Undang-undang Nomor 11 Tahun 1967 tentang Ketentuan-ketentuan Pokok Pertambangan menyatakan bahwa setiap pengusaha yang akan melakukan kegiatan pertambangan wajib memiliki Kuasa Pertambangan (KP). Pemberian KP  ini didasarkan pada penggolongan bahan galian.

Ada tiga macam golongan bahan galian, yaitu golongan a, b dan c.  Bahan galian golongan a merupakan usaha penambangan strategis yang dianggap berguna untuk pertahanan dan keamanan serta perekonomian negara seperti minyak bumi, gas alam, batu bara, nikel, timah atau bahan radioaktif.

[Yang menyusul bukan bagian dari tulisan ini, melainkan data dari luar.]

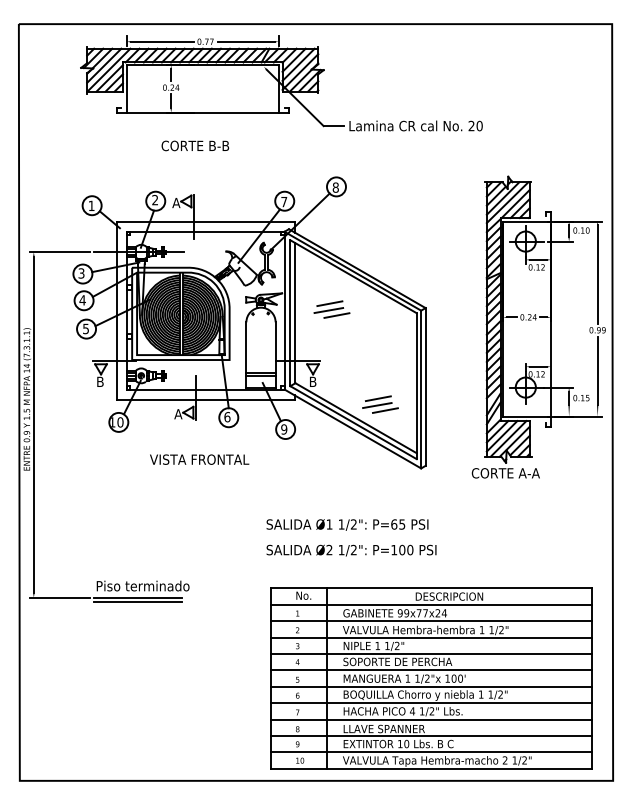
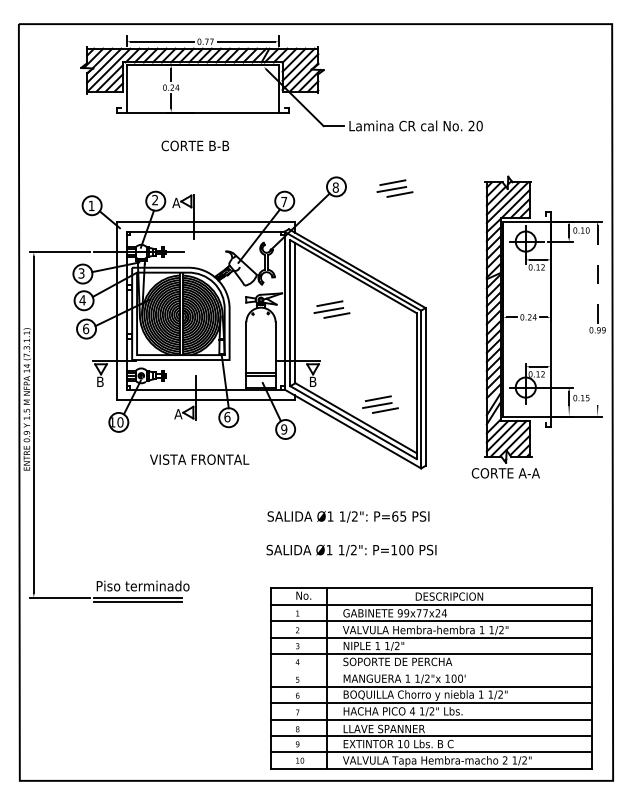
part at (394, 188): none -> present
line at (597, 274): solid -> dashed
text at (86, 328): 5 -> 6
line at (597, 370): present -> none
text at (347, 524) position: (347, 524) -> (348, 516)
text at (329, 549): Ø2 -> Ø1
line at (431, 670): present -> none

Bahan galian golongan b merupakan usaha penambangan vital yang berfungsi menjamin hajat hidup orang banyak seperti emas, perak, intan, besi atau seng. Bahan galian golongan c merupakan bahan galian yang bukan merupakan bahan galian golongan a dan b seperti pasir, kerikil, marmer, granit atau kaolin.

Kewenangan pengaturan usaha pertambangan bahan galian golongan a dan b berada pada Menteri Energi dan Sumber Daya Mineral sedangkan kewenangan usaha pertambangan bahan galian golongan c berada pada Pemerintah Daerah Tingkat I tempat di mana bahan galian tersebut berada. Namun dengan memperhatikan kepentingan daerah, Menteri dapat menyerahkan pengaturan usaha pertambangan bahan galian golongan b kepada Pemerintah Provinsi tempat terdapatnya bahan galian itu.

Pemberian kontrak publik kepada perusahaan swasta (investor) dimungkinkan jika instansi pemerintah dianggap tidak dapat melaksanakan sendiri.  Untuk itu, Menteri dapat memberikan izin publik untuk dilakukan kontrak dengan pihak lain, termasuk investor.

Untuk bahan galian golongan c yang terdapat di lepas pantai dan diusahakan oleh Perusahaan Asing harus dilakukan dengan bentuk kontrak karya. Berdasarkan Pasal 4 ayat (2) Undang-Undang Nomor 11 Tahun 1967 Jo. Peraturan Pemerintah Nomor  37 Tahun 1986, bahan galian golongan ini dilimpahkan kepada Pemerintah Daerah dengan menerbitkan Surat Izin Pertambangan Daerah (SIPD).

Pelaksanaan pengusahaan pertambangan untuk bahan galian golongan a hanya dapat dilakukan oleh instansi pemerintah dan perusahaan negara. Pengusahaan bahan galian golongan b dapat dilakukan oleh siapa saja, baik perusahaan tambang negara maupun instansi pemerintah, perseorangan maupun badan hukum swasta, sepanjang memenuhi persyaratan dalam Pasal 12 ayat 1 Undang-Undang Pokok Pertambangan.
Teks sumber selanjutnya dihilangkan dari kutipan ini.